Kardinal Koch bemüht sich um Entspannung nach Nazivergleich wegen synondalen Wegs
Nach einem mutmasslichen Nazivergleich mit Blick auf den sogenannten synodalen Weg der deutschen katholischen Kirche hat sich der aus der Schweiz stammende Kardinal Kurt Koch um Entspannung bemüht.
Nach Angaben der Deutschen Bischofskonferenz vom Mittwoch trafen sich Koch und ihr Vorsitzender, der Limburger Bischof Georg Bätzing, am Dienstag in Rom zu einem «vertraulichen Gespräch» über die Angelegenheit. Darin habe Koch Bätzing «glaubhaft versichert», keinesfalls den deutschen synodalen Weg gemeint zu haben.
Koch ist seit längerem als ein ranghoher Kritiker des als synodaler Weg bezeichneten Reformprozesses der deutschen Kirche bekannt. Jüngst hatte er in einem Interview mit einer erzkatholischen deutschen Zeitung über die deutschen Reformdebatten gesprochen. Dabei erwähnte er auch, dass es neben der Bibel und der kirchlichen Tradition für manche heute anscheinend neue Offenbarungsquellen wie den Zeitgeist oder das Gefühl der Gläubigen gebe.
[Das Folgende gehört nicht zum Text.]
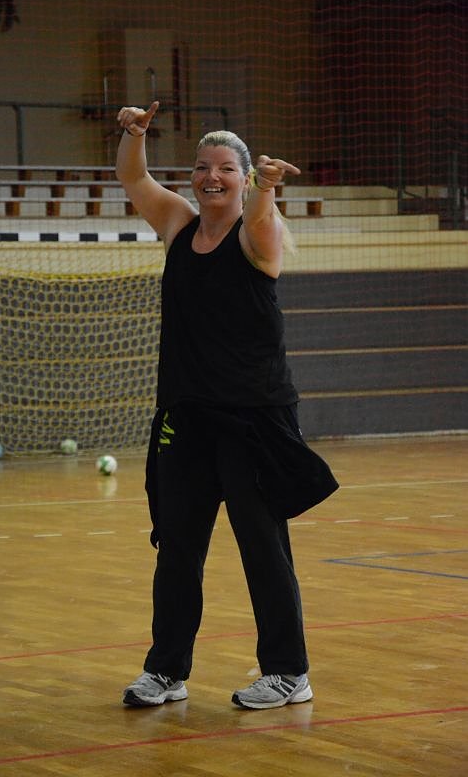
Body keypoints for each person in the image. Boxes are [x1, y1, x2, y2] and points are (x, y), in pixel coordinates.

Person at [115, 101, 338, 710]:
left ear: (242, 179)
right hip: (187, 418)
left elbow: (264, 221)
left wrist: (268, 187)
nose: (211, 177)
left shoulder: (257, 235)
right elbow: (134, 179)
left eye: (226, 170)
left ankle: (289, 673)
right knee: (178, 548)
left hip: (252, 418)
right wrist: (134, 134)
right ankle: (166, 672)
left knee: (262, 547)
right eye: (202, 167)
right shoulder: (179, 227)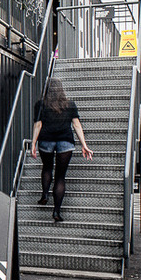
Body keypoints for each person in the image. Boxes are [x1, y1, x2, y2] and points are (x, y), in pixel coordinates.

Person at [30, 78, 93, 224]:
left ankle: (45, 194)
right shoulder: (69, 104)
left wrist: (33, 143)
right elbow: (76, 125)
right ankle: (56, 211)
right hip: (65, 141)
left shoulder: (40, 104)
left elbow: (38, 125)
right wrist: (84, 144)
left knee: (46, 167)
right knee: (60, 177)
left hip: (46, 140)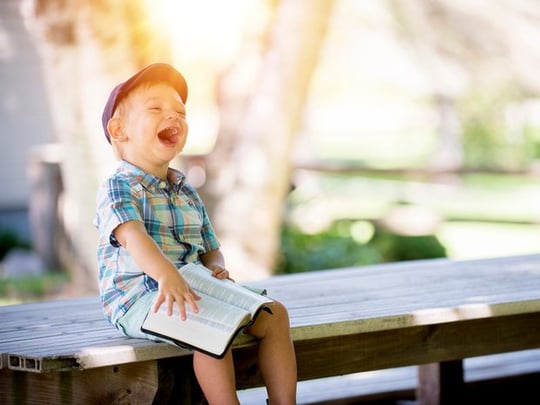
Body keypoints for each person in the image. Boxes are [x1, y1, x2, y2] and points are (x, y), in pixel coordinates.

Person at [94, 63, 297, 404]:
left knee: (275, 315)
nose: (172, 116)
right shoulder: (119, 186)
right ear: (119, 130)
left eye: (180, 112)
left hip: (192, 285)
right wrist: (166, 274)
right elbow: (133, 237)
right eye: (156, 108)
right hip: (140, 297)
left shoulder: (184, 188)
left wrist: (216, 265)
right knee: (210, 328)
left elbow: (209, 246)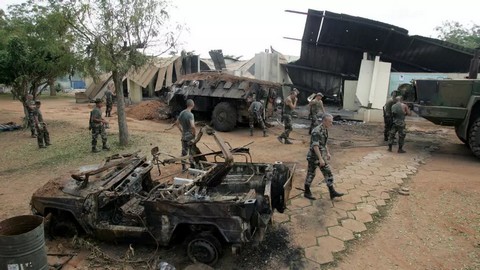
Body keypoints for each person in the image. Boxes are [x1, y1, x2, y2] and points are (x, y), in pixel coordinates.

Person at [303, 113, 344, 200]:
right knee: (311, 174)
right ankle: (306, 191)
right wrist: (320, 159)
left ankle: (332, 192)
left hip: (322, 156)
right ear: (324, 121)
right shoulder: (316, 131)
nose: (331, 124)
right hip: (314, 157)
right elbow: (315, 146)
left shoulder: (325, 129)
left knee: (328, 173)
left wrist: (327, 153)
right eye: (330, 122)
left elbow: (324, 143)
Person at [175, 99, 196, 171]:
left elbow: (177, 123)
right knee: (191, 151)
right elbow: (192, 126)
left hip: (184, 135)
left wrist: (181, 130)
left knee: (184, 152)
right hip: (189, 136)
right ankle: (192, 166)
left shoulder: (182, 113)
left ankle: (183, 168)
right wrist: (194, 133)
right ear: (192, 105)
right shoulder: (190, 115)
Koch ergänzte, ihn erschrecke, dass dies «wieder» in Deutschland passiere. «Denn diese Erscheinung hat es bereits während der nationalsozialistischen Diktatur gegeben, als die sogenannten 'Deutschen Christen' Gottes neue Offenbarung in Blut und Boden und im Aufstieg Hitlers gesehen haben.»
Die «Deutschen Christen» waren eine von nationalsozialistischer Ideologie geprägte Bewegung innerhalb der protestantischen deutschen Kirche, die in den 20er und 30er Jahren eine auf antisemitischen und rassistischen Weltanschauungen beruhende nationalistisch-völkische Glaubensausrichtung etablieren wollte. Sie verstand sich explizit als Teil der NS-Bewegung.
Bätzing hatte die Interviewäusserungen Kochs als «völlig inakzeptable Entgleisung» bezeichnet und eine umgehende öffentliche Entschuldigung gefordert. Andernfalls kündigte er eine Beschwerde bei Papst Franziskus an.
Bätzing und Koch hätten bei ihrem Zusammentreffen in Rom nun «jeweils ihre Positionen ausgetauscht», teilte die Bischofskonferenz in Bonn mit. Koch habe darin ausserdem «ausdrücklich betont», dass es ihm «völlig fern liege, den Synodalen die schreckliche Ideologie der 30er Jahre unterstellen zu wollen». Er bitte alle, die sich dadurch verletzt fühlten, «um Verzeihung».
Hintergrund der Affäre um das Interview sind anhaltende massive Spannungen innerhalb der katholischen Kirche um den synodalen Weg. Im Vatikan werden die Reformbestrebungen in Deutschland vielfach kritisch gesehen, auch der Papst äusserte sich bereits kritisch dazu. Kardinal Koch selbst zählt zu den führenden Köpfe der katholischen Weltkirche. Er amtiert seit 2010 als Präsident des sogenannten Päpstlichen Rats zur Einheit der Christen.
Der synodale Weg stellt eine Reaktion der deutschen katholischen Kirche auf eine seit Jahren anhaltende tiefgreifende Vertrauenskrise dar. In ihm arbeiten Laien und Kleriker gemeinsam an Reformideen. Ursprünglich entstand er als Reaktion auf die kirchlichen Missbrauchsskandale. Es geht um Fragen der innerkirchlichen Machtstrukturen oder die Öffnung von Kirchenämtern für Frauen, aber auch eine Neupositionierung bei Themen wie etwa Homosexualität.
Auch innerhalb der katholischen Kirche in Deutschland ist der synodale Weg heftig umstritten, er wird etwa von einflussreichen konservativen Bischöfen abgelehnt. In wenigen Wochen wollen deutsche Bischöfe im Vatikan bei einem mehrtägigen Treffen mit Vertretern der Weltkirche über das Reformprojekt sprechen. Der Ausgang der Zusammenkunft wird mit grosser Spannung erwartet.